*ASSIGNMENT*:
Please print the text lines of all the entries below word for word, leaving the pictures out.

--- --- ---

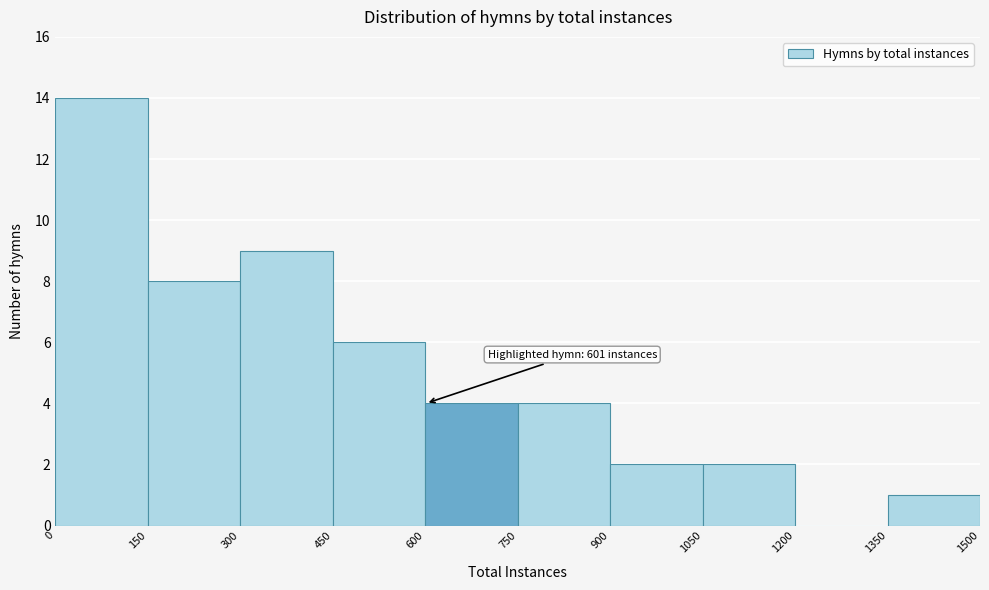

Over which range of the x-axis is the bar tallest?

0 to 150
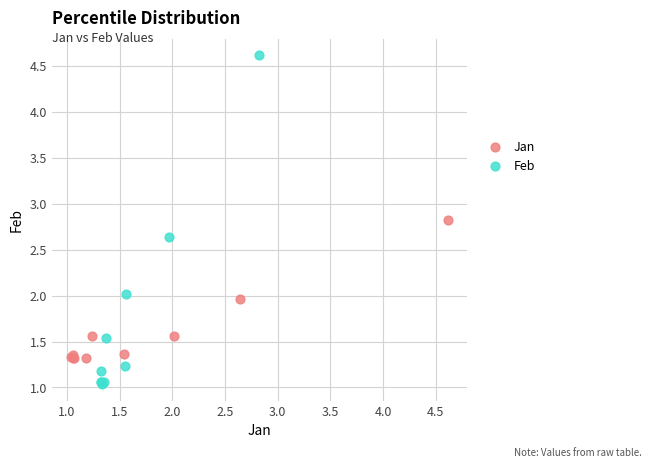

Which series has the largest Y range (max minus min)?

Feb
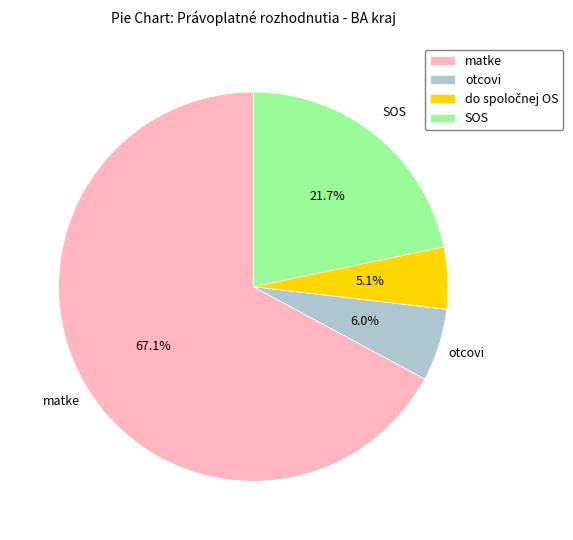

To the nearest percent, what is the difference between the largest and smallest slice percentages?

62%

--- --- ---

*TASK OUTPUT*:
Over which range of the x-axis is the bar tallest?

0 to 150

Which series has the largest Y range (max minus min)?

Feb

To the nearest percent, what is the difference between the largest and smallest slice percentages?

62%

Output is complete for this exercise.